I worked with a couple not long ago who were divorcing but both wanted to remain in the family home. They had two children, no nearby family support, and a mortgage with an enviably low interest rate they were understandably reluctant to give up. The instinct of almost everyone around them was to force a resolution: sell the house, divide the proceeds, move on.
Instead, we paused. We looked at the full picture — the children’s schooling, both parents’ work schedules, the financial structure of the property — and proposed a temporary arrangement where they converted the home into a two-family configuration, divided their time with the children, and continued living there while we worked through the rest of the case.
It worked. Not because it was a permanent solution, but because it was the right move at the right moment. It bought time, reduced conflict, and let the more complex financial questions get resolved without the pressure of an artificial deadline.
Give them what they want
Here’s a piece of advice that surprises almost every client the first time I offer it: sometimes the best thing you can do is give the other side exactly what they’re fighting for.

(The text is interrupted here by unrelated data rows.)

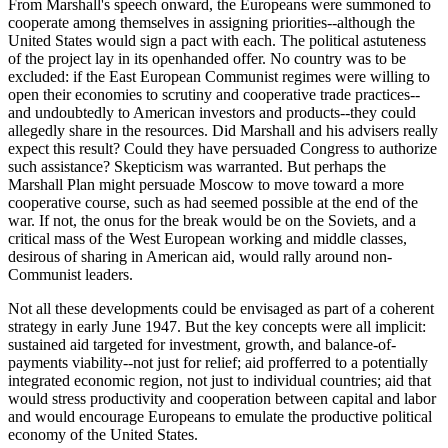
From Marshall's speech onward, the Europeans were summoned to
cooperate among themselves in assigning priorities--although the
United States would sign a pact with each. The political astuteness
of the project lay in its openhanded offer. No country was to be
excluded: if the East European Communist regimes were willing to
open their economies to scrutiny and cooperative trade practices--
and undoubtedly to American investors and products--they could
allegedly share in the resources. Did Marshall and his advisers really
expect this result? Could they have persuaded Congress to authorize
such assistance? Skepticism was warranted. But perhaps the
Marshall Plan might persuade Moscow to move toward a more
cooperative course, such as had seemed possible at the end of the
war. If not, the onus for the break would be on the Soviets, and a
critical mass of the West European working and middle classes,
desirous of sharing in American aid, would rally around non-
Communist leaders.
Not all these developments could be envisaged as part of a coherent
strategy in early June 1947. But the key concepts were all implicit:
sustained aid targeted for investment, growth, and balance-of-
payments viability--not just for relief; aid profferred to a potentially
integrated economic region, not just to individual countries; aid that
would stress productivity and cooperation between capital and labor
and would encourage Europeans to emulate the productive political
economy of the United States.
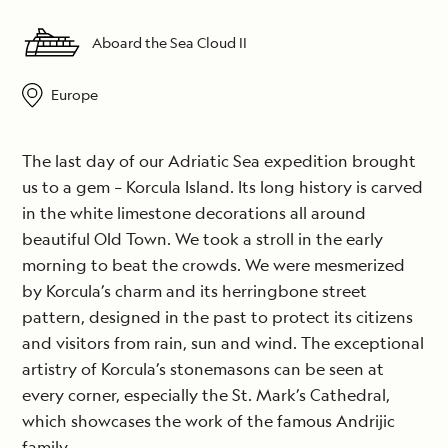
Aboard the Sea Cloud II
Europe
The last day of our Adriatic Sea expedition brought
us to a gem – Korcula Island. Its long history is carved
in the white limestone decorations all around
beautiful Old Town. We took a stroll in the early
morning to beat the crowds. We were mesmerized
by Korcula’s charm and its herringbone street
pattern, designed in the past to protect its citizens
and visitors from rain, sun and wind. The exceptional
artistry of Korcula’s stonemasons can be seen at
every corner, especially the St. Mark’s Cathedral,
which showcases the work of the famous Andrijic
family.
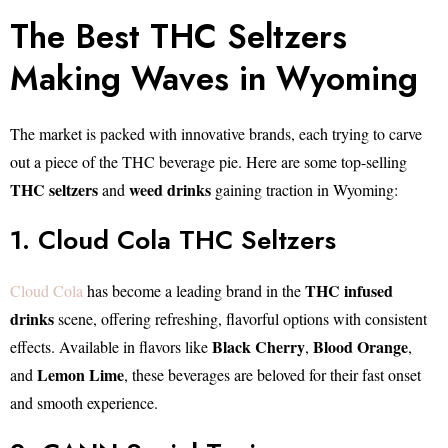
The Best THC Seltzers
Making Waves in Wyoming
The market is packed with innovative brands, each trying to carve
out a piece of the THC beverage pie. Here are some top-selling
THC seltzers
weed drinks
and
gaining traction in Wyoming:
1. Cloud Cola THC Seltzers
THC infused
Cloud Cola
has become a leading brand in the
drinks
scene, offering refreshing, flavorful options with consistent
Black Cherry
Blood Orange
effects. Available in flavors like
,
,
Lemon Lime
and
, these beverages are beloved for their fast onset
and smooth experience.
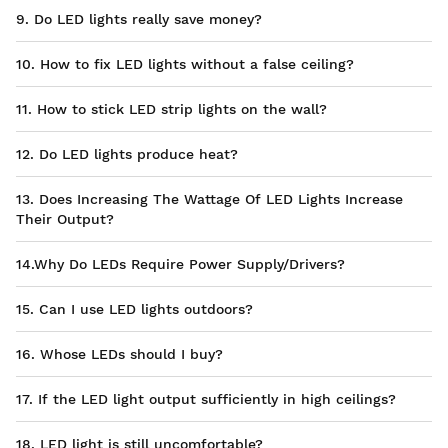
9. Do LED lights really save money?
10. How to fix LED lights without a false ceiling?
11. How to stick LED strip lights on the wall?
12. Do LED lights produce heat?
13. Does Increasing The Wattage Of LED Lights Increase
Their Output?
14.Why Do LEDs Require Power Supply/Drivers?
15. Can I use LED lights outdoors?
16. Whose LEDs should I buy?
17. If the LED light output sufficiently in high ceilings?
18. LED light is still uncomfortable?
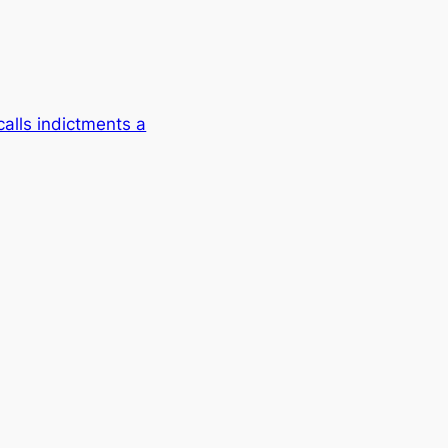
alls indictments a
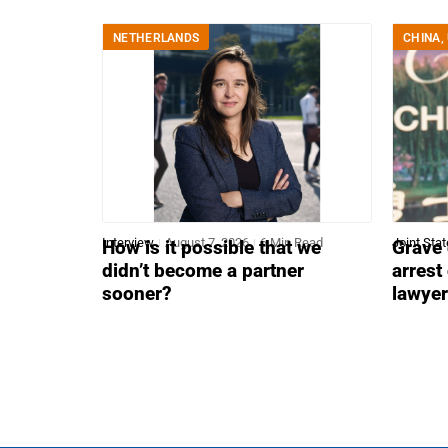
NETHERLANDS
CHINA
,
Interview
August 7, 2026
6 Min Read
Joint Sta
How is it possible that we
Grave 
didn’t become a partner
arrest
sooner?
lawye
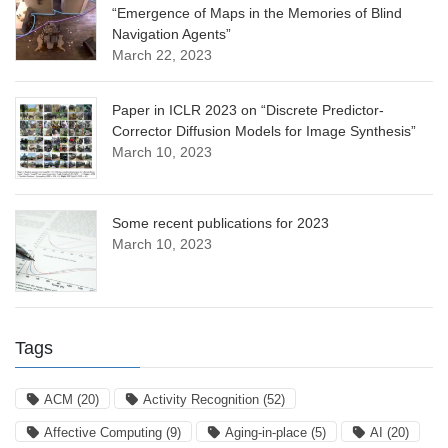
“Emergence of Maps in the Memories of Blind
Navigation Agents”
March 22, 2023
Paper in ICLR 2023 on “Discrete Predictor-
Corrector Diffusion Models for Image Synthesis”
March 10, 2023
Some recent publications for 2023
March 10, 2023
Tags
ACM
(20)
Activity Recognition
(52)
Affective Computing
(9)
Aging-in-place
(5)
AI
(20)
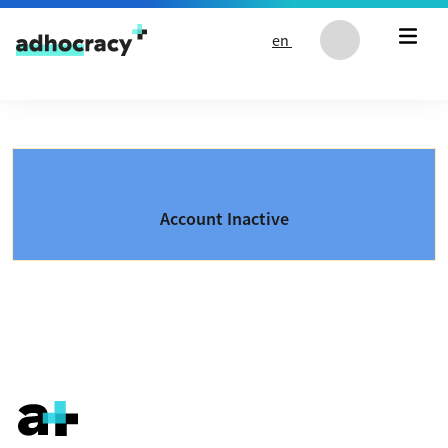
Skip to content
en
Account Inactive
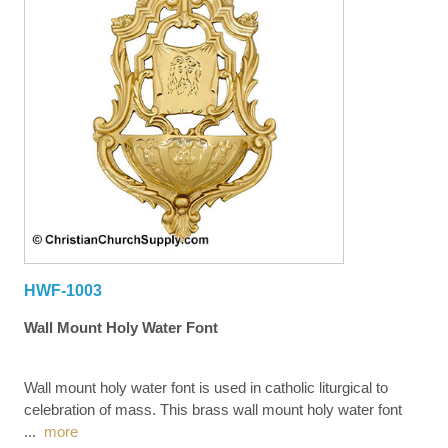
HWF-1003
Wall Mount Holy Water Font
Wall mount holy water font is used in catholic liturgical to
celebration of mass. This brass wall mount holy water font
...
more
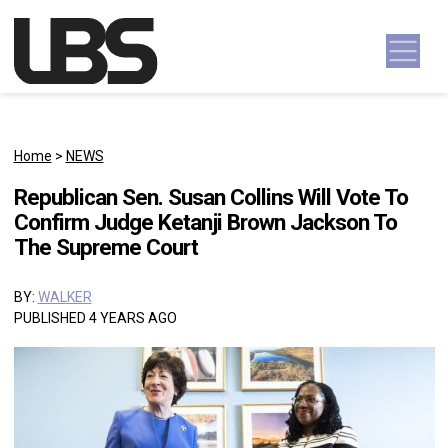
Skip to content
Main Navigation
Home
>
NEWS
Republican Sen. Susan Collins Will Vote To
Confirm Judge Ketanji Brown Jackson To
The Supreme Court
BY:
WALKER
PUBLISHED 4 YEARS AGO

Not because you’ve given up. Because you’ve read the situation clearly enough to know they don’t actually need it.
I had a case where the opposing party was fighting aggressively — emotionally, financially, legally — for a specific custody arrangement. Three days a week with the children. It was the hill they had chosen to die on, and they were prepared to spend considerable time and money defending it.
I watched the situation carefully. I looked at the person’s schedule, their lifestyle, their actual behavior with the children throughout the case. And I told my client: give it to them. Not because it was fair or unfair, but because I didn’t believe they were going to use it.

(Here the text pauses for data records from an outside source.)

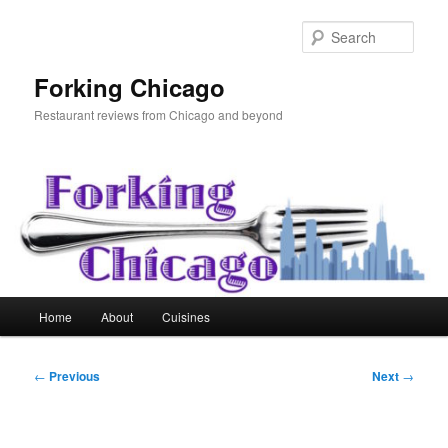
Skip
to
Sear
primary
content
Forking Chicago
Restaurant reviews from Chicago and beyond
Main
Home
About
Cuisines
menu
Post
←
Previous
Next
→
navigation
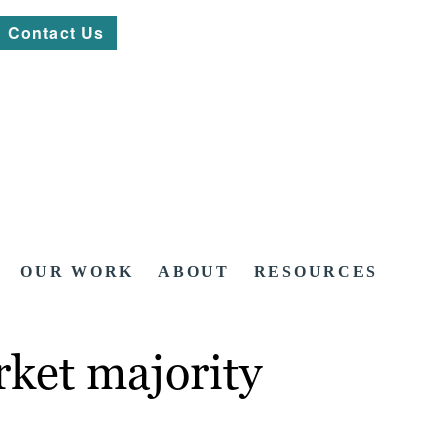
Contact Us
OUR WORK
ABOUT
RESOURCES
ket majority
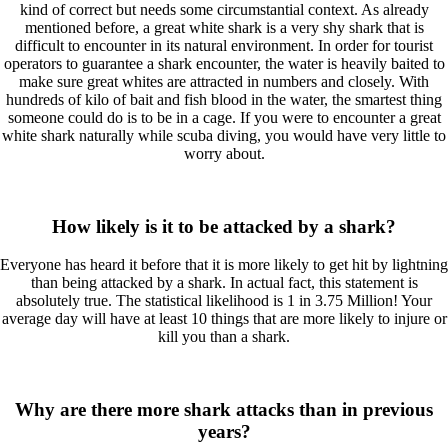
kind of correct but needs some circumstantial context. As already
mentioned before, a great white shark is a very shy shark that is
difficult to encounter in its natural environment. In order for tourist
operators to guarantee a shark encounter, the water is heavily baited to
make sure great whites are attracted in numbers and closely. With
hundreds of kilo of bait and fish blood in the water, the smartest thing
someone could do is to be in a cage. If you were to encounter a great
white shark naturally while scuba diving, you would have very little to
worry about.
How likely is it to be attacked by a shark?
Everyone has heard it before that it is more likely to get hit by lightning
than being attacked by a shark. In actual fact, this statement is
absolutely true. The statistical likelihood is 1 in 3.75 Million! Your
average day will have at least 10 things that are more likely to injure or
kill you than a shark.
Why are there more shark attacks than in previous
years?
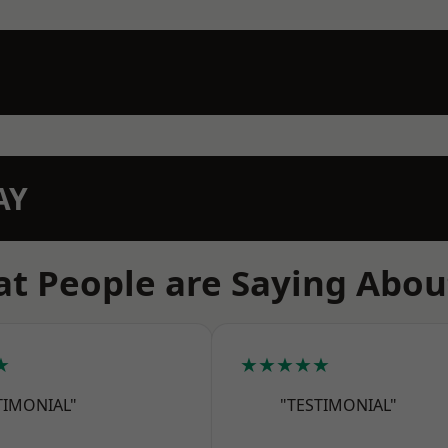
AY
t People are Saying Abou
★
★★★★★
TIMONIAL"
"TESTIMONIAL"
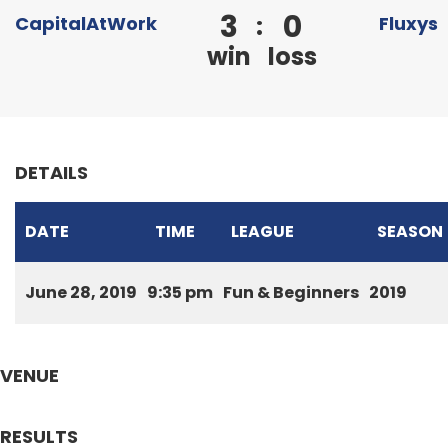
3
0
:
CapitalAtWork
Fluxys
win
loss
DETAILS
DATE
TIME
LEAGUE
SEASON
June 28, 2019
9:35 pm
Fun & Beginners
2019
VENUE
RESULTS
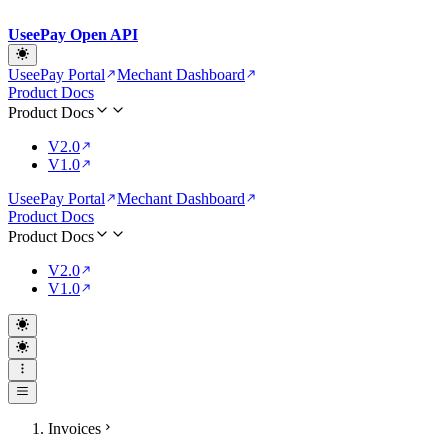
UseePay Open API
UseePay Portal
Mechant Dashboard
Product Docs
Product Docs
V2.0
V1.0
UseePay Portal
Mechant Dashboard
Product Docs
Product Docs
V2.0
V1.0
Invoices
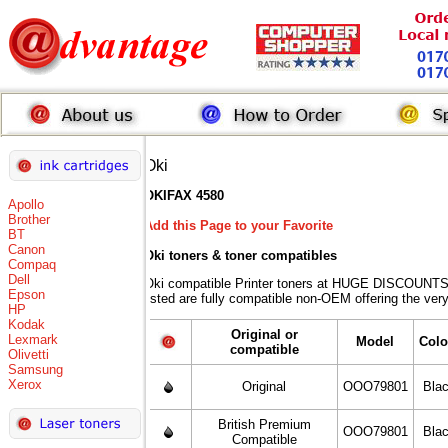
Oki
OKIFAX 4580
Apollo
Brother
Add this Page to your Favorite
BT
Canon
Oki toners
& toner compatibles
Compaq
Dell
Oki compatible Printer toners at HUGE DISCOUNTS 
Epson
listed are fully compatible non-OEM offering the ver
HP
Kodak
Original or
Lexmark
Model
Colo
compatible
Olivetti
Samsung
Xerox
Original
OOO79801
Bla
British Premium
OOO79801
Bla
Compatible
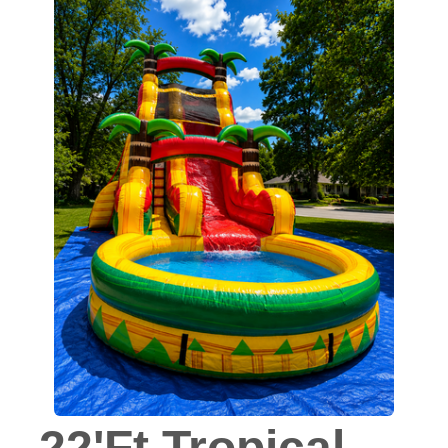
22'Ft Tropical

They didn’t. Not a single day.
My client gave up something that cost them nothing in practice, and in doing so, they freed up enormous legal and emotional resources to focus on the financial aspects of the case — where the real leverage was. Strategic generosity, when it’s based on a genuine read of the situation, is one of the most powerful tools available.
Waiting for the corridor
Divorces are long. And one of the things that experience teaches you is that life keeps moving during them. People meet new partners. Jobs change. Financial situations shift. Priorities that felt immovable six months ago quietly rearrange themselves.

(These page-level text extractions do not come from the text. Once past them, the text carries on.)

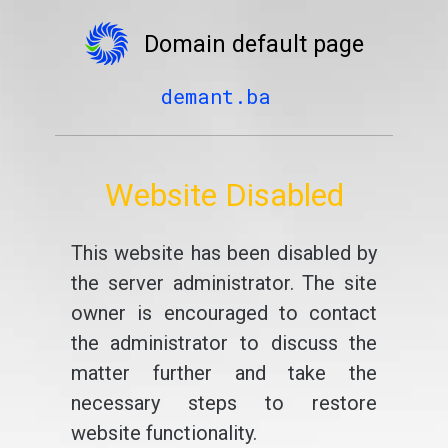
Domain default page
demant.ba
Website Disabled
This website has been disabled by
the server administrator. The site
owner is encouraged to contact
the administrator to discuss the
matter further and take the
necessary steps to restore
website functionality.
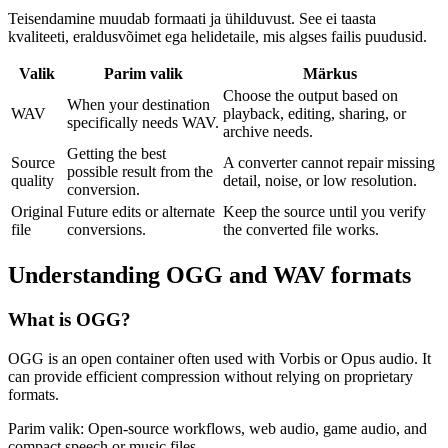
Teisendamine muudab formaati ja ühilduvust. See ei taasta
kvaliteeti, eraldusvõimet ega helidetaile, mis algses failis puudusid.
Valik
Parim valik
Märkus
Choose the output based on
When your destination
WAV
playback, editing, sharing, or
specifically needs WAV.
archive needs.
Getting the best
Source
A converter cannot repair missing
possible result from the
quality
detail, noise, or low resolution.
conversion.
Original
Future edits or alternate
Keep the source until you verify
file
conversions.
the converted file works.
Understanding
OGG
and
WAV
formats
What is
OGG
?
OGG is an open container often used with Vorbis or Opus audio. It
can provide efficient compression without relying on proprietary
formats.
Parim valik:
Open-source workflows, web audio, game audio, and
compact speech or music files.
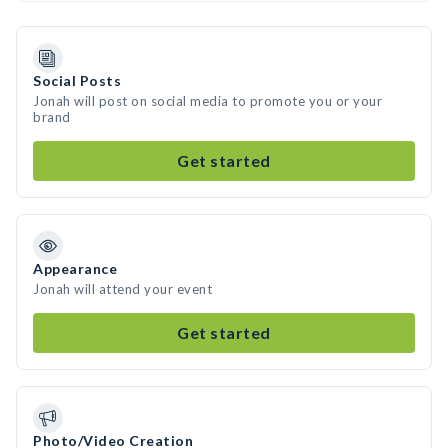
Social Posts
Jonah will post on social media to promote you or your
brand
Get started
Appearance
Jonah will attend your event
Get started
Photo/Video Creation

I think of these moments as corridors — openings that appear not because of anything anyone did legally, but because life itself created space for a different kind of resolution. A client who was fighting for maintenance found a new partner and no longer needed it. A dispute over a piece of real estate dissolved when one party’s circumstances changed and the property stopped making sense for them. A custody battle that had been intractable for months settled in a week when one parent relocated for work.
You can’t manufacture these corridors. But you can be patient enough to let them appear. And you can have an attorney who recognizes them when they do.
When to move fast
Patience is not passivity, and waiting is not always the right answer. Part of what experience gives you is the ability to tell the difference.
Sometimes a financial window is closing. A bonus is about to be paid, and the timing of when it’s received matters enormously for how it’s treated in the settlement. A stock is at a high. An offer is on the table from an opposing party who is motivated right now in a way they won’t be in three months. A job situation is about to change in a way that will affect the support calculation significantly.
In those moments, I tell my clients: we move. Now.
The skill isn’t patience alone, and it isn’t urgency alone. It’s knowing which one the moment calls for. And that judgment — the ability to read a situation clearly and act at exactly the right time — is something I learned long before I ever set foot in a courtroom.
It started in Russia. And it has never stopped being useful.